Missing from the lineup is Deebo Samuel, whose +22 EV this season still leads the team by a large margin. Samuel managed 250 receiving yards, 30 rushing yards, and a pair of kickoff return touchdowns in just three games before being lost for the season against Kentucky. South Carolina’s offense hasn’t looked the same without him, and they definitely don’t have a Christian Kirk-like player on offense now.
On special teams
Neither team has very good special teams. The S&P formula calculates special teams efficiency: Arkansas is 112th nationally and South Carolina is 108th. Here’s a quick rundown:
- If you can believe it, South Carolina has a worse field goal unit than Arkansas. That’s because they keep trying: two placekickers have combined to go 3 of 10 in field goals and miss an extra point. Seven misses in five games. Incredible. Hopefully neither team tries one on Saturday.
- South Carolina’s punting unit is below-average, with Joseph Charlton allowing 18 returns on 23 punts with just 4 dropped inside the 20.
- South Carolina averages 7.6 yards on 7 punt returns this season. That’s about average. Samuel took two kickoffs back for touchdowns, but without him, the Gamecocks average fewer than 20 yards per kickoff return, which isn’t very good.
- The Gamecocks’ lone special teams strength is kickoff coverage. Opponents start inside their own 25 after 91% of Gamecock kickoffs. The Hogs will be better off taking touchbacks on kickoffs to the goal line.
Keys to the game
- Stop the run. It’s pretty simple: Arkansas’ pass defense is good enough to win this game, barely. They need the run defense to keep South Carolina from establishing its offense.
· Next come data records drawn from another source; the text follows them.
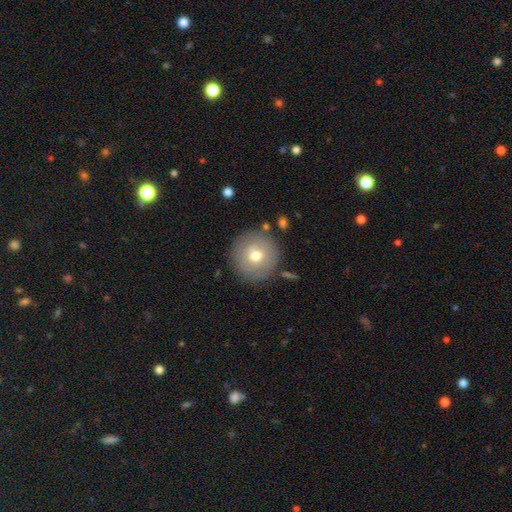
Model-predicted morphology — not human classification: smooth-or-featured: smooth: 67% | featured or disk: 24% | star or artifact: 9%
  how-rounded: round: 95% | in between: 4% | cigar-shaped: 1%
  merging: none: 84% | minor disturbance: 10% | major disturbance: 3% | merger: 3%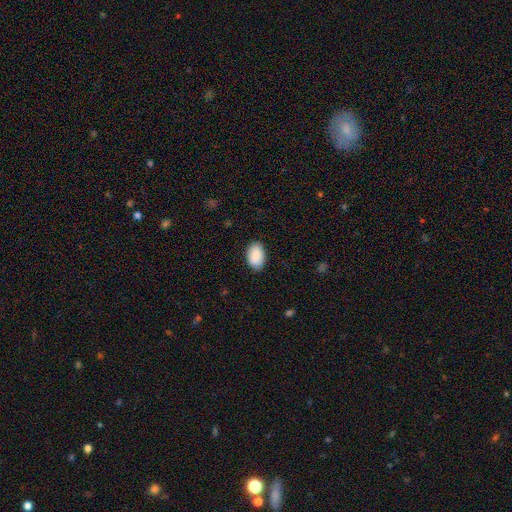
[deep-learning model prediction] A smooth galaxy with no disk features (89%) that is in between round and cigar-shaped (92%).

Vote fractions:
- Smooth or featured? smooth: 89% / star or artifact: 6% / featured or disk: 4%
- How rounded? in between: 92% / round: 7% / cigar-shaped: 1%
- Merging? none: 85% / minor disturbance: 12% / major disturbance: 2% / merger: 1%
Remember the chart with all those PUSHES? Well, the Hog defensive front needs to PUSH. They don’t need a bunch of tackles for loss or forced fumbles — they just need enough stops to frustrate South Carolina into abandoning the run and picking on Arkansas’ decent secondary.
- Mind the tight end. Tight ends didn’t burn the Hogs last year, but this 3-4 defense hasn’t seen one yet. The Hogs need to keep Hayden Hurst from looking like another well-known tight end with the initials “HH”. In a worse-case scenario, Hurst becomes the third-down converter for Bentley. Don’t let that happen.
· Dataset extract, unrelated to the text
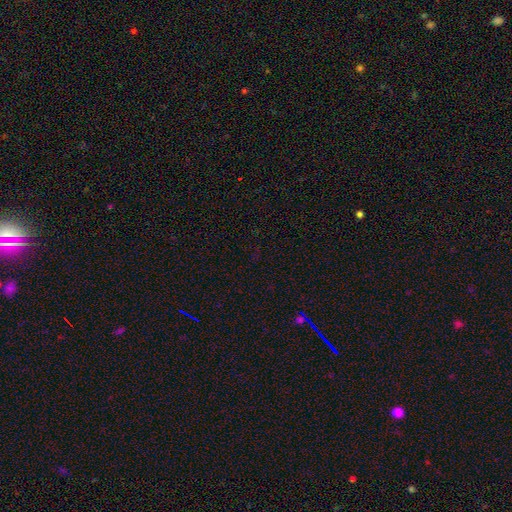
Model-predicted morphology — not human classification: star or artifact 72%, smooth 20%, featured or disk 7%.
- Second down fireworks. I think Arkansas will be able to run on standard downs. Not well, but decently, and with high efficiency. South Carolina’s biggest weakness will be stopping the pass on second-and-medium. Brandon Allen mastered this down-and-distance in 2015, but Austin hasn’t gotten there yet. The Gamecocks will play soft and won’t get much pressure, so it’s an ideal time to hit short and medium passes to get those Gamecock defenders out of the box.
If Arkansas can’t win this game, it’s hard to see another conference win until the season finale against Missouri. The Gamecocks are weak in all the places they need to be strong to beat Arkansas, like rushing, early-downs pressure, and special teams. Still, the Hogs have a way of playing into their opponents’ hands, so we’ll see.